KBRN, Jakarta: Kabar munculnya hacker Jimbo yang mengklaim telah membobol data KPU sebesar 252 juta Data Pemilih Tetap dipastikan motif ekonomi semata. Hal tersebut disampaikan Direktur Jenderal Informasi dan Komunikasi Publik Kementerian Kominfo, Usman Kansong.
"Kalau dia sudah menawarkan dan menjual itu artinya motifnya ekonomi yang ingin mendapatkan keuntungan. Artinya juga tidak ada motif politik," katanya dalam perbincangan Pro3 RRI, Jumat (1/12/2023).
Jadi, menurutnya dengan motif tersebut, Pemilu akan tetap berlangsung sesuai jadwal. Tetapi sesuai dengan Undang-Undang Pelindungan Data Pribadi (PDP), pihak KPU tetap harus bertanggungjawab.
"Walaupun motifnya bukan politik, tetapi bisa saja efeknya ke sana. Karena pastinya masyarakat juga sempat mempertanyakan keamanan data," katanya kembali.

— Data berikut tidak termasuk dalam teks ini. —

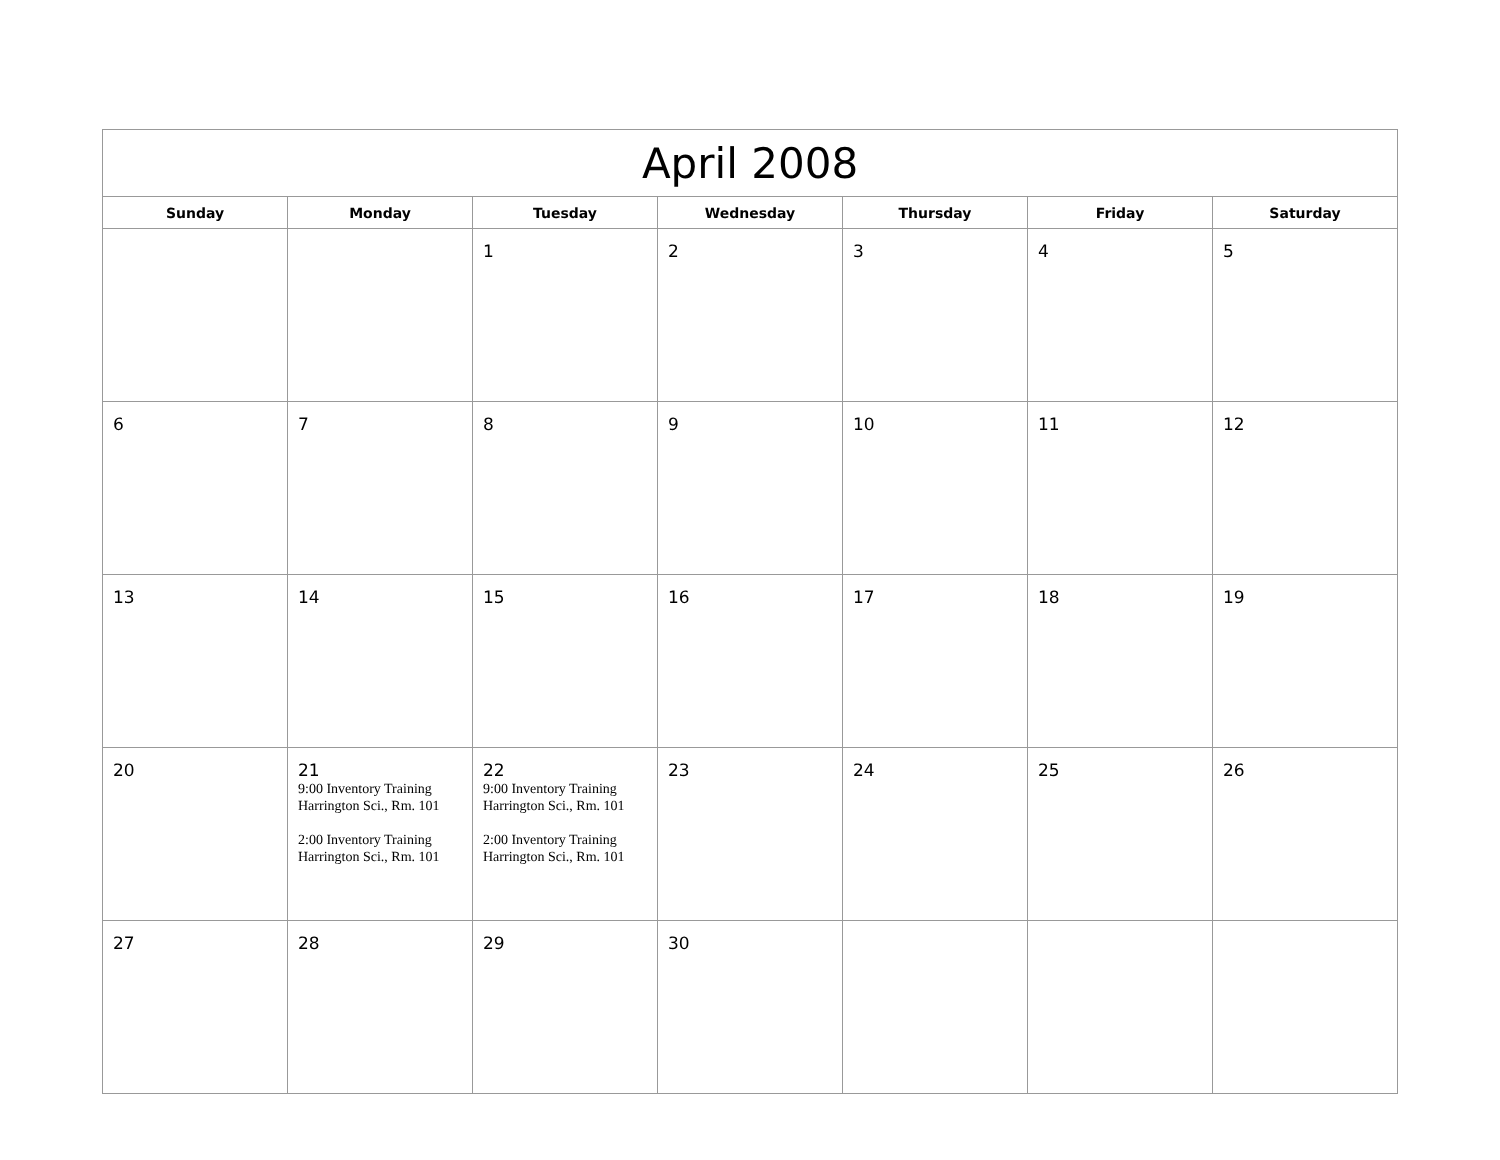| April 2008 | | | | | | |
| --- | --- | --- | --- | --- | --- | --- |
| Sunday | Monday | Tuesday | Wednesday | Thursday | Friday | Saturday |
| | | 1 | 2 | 3 | 4 | 5 |
| 6 | 7 | 8 | 9 | 10 | 11 | 12 |
| 13 | 14 | 15 | 16 | 17 | 18 | 19 |
| 20 | 21 9:00 Inventory Training Harrington Sci., Rm. 101 2:00 Inventory Training Harrington Sci., Rm. 101 | 22 9:00 Inventory Training Harrington Sci., Rm. 101 2:00 Inventory Training Harrington Sci., Rm. 101 | 23 | 24 | 25 | 26 |
| 27 | 28 | 29 | 30 | | | |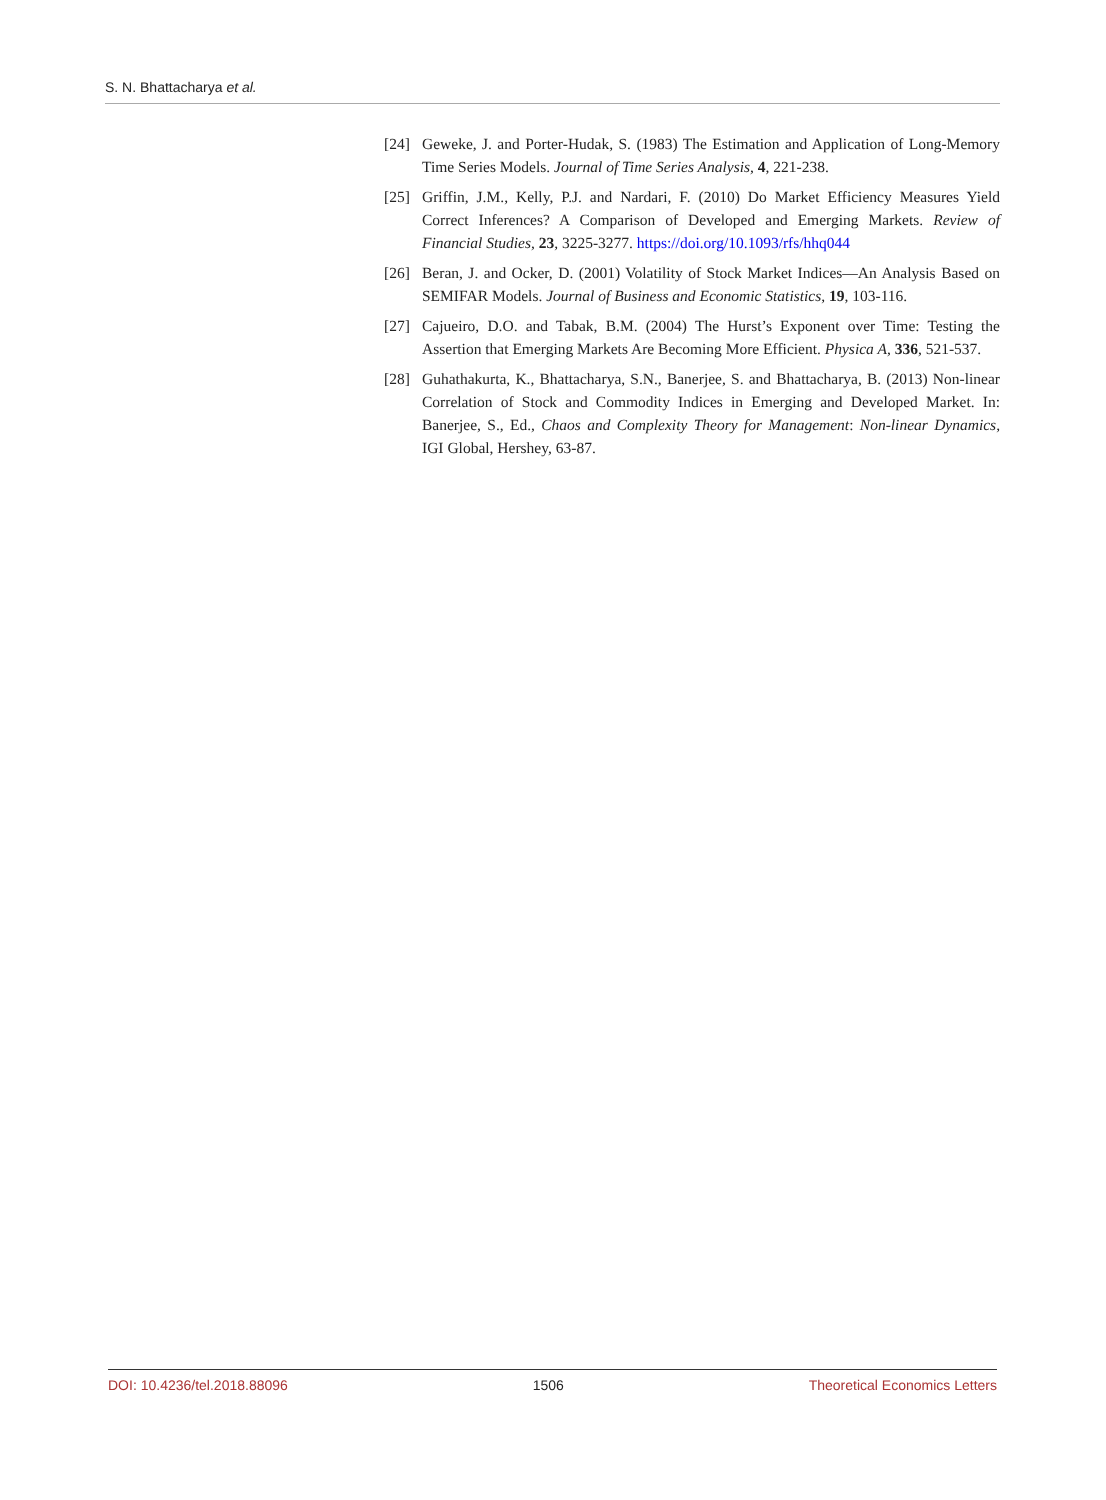S. N. Bhattacharya et al.
[24] Geweke, J. and Porter-Hudak, S. (1983) The Estimation and Application of Long-Memory Time Series Models. Journal of Time Series Analysis, 4, 221-238.
[25] Griffin, J.M., Kelly, P.J. and Nardari, F. (2010) Do Market Efficiency Measures Yield Correct Inferences? A Comparison of Developed and Emerging Markets. Review of Financial Studies, 23, 3225-3277. https://doi.org/10.1093/rfs/hhq044
[26] Beran, J. and Ocker, D. (2001) Volatility of Stock Market Indices—An Analysis Based on SEMIFAR Models. Journal of Business and Economic Statistics, 19, 103-116.
[27] Cajueiro, D.O. and Tabak, B.M. (2004) The Hurst’s Exponent over Time: Testing the Assertion that Emerging Markets Are Becoming More Efficient. Physica A, 336, 521-537.
[28] Guhathakurta, K., Bhattacharya, S.N., Banerjee, S. and Bhattacharya, B. (2013) Non-linear Correlation of Stock and Commodity Indices in Emerging and Developed Market. In: Banerjee, S., Ed., Chaos and Complexity Theory for Management: Non-linear Dynamics, IGI Global, Hershey, 63-87.
DOI: 10.4236/tel.2018.88096 1506 Theoretical Economics Letters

Tidak hanya itu, Usman juga mengatakan kepercayaan masyakat terhadap penyelenggaraan Pemilu juga jadi semakin menurun. Dan kondisi tersebut lah yang harus diantisipasi oleh KPU, dan juga Pemerintah.
"Peran kita di sini megawasi, dan memastikan penyelenggaraan sistem elektronik itu berjalan dengan baik. Tertutama terkait perlindungan data, dan Kominfo sendiri setelah kejadian ini langsung bersurat kepada KPU untuk mengklarifikasi," kata Usman, menjelaskan.
Secara kelembagaan Kominfo telah berkoordinasi bersama KPU, Cyber Polri, Badan Siber, dan Sandi Negara (BSSN), dan Badan Intelegen Negara (BIN). Langkah terakhir tinggal mencari penyebab, dan memperbaiki agar ke depannya tidak terjadi lagi masalah serupa terkait kebocoran data.
"Saya kira masyarakat tetap tenang, dan tidak perlu berlebihan menanggapi kasus ini. Kita juga berharap Pemilu bisa berlangsung sesuai jadwal tanpa gangguan terutama terkait data," ujarnya.
Data yang bocor diketahui berasal dari KPU pusat, yang berisikan informasi lengkap seperti NIK hingga kartu keluarga. Kebocoran data tersebut tentunya merugikan masyarakat dan bisa menimbulkan sejumlah risiko baik terkait kegiatan pemilu hingga tindak pidana.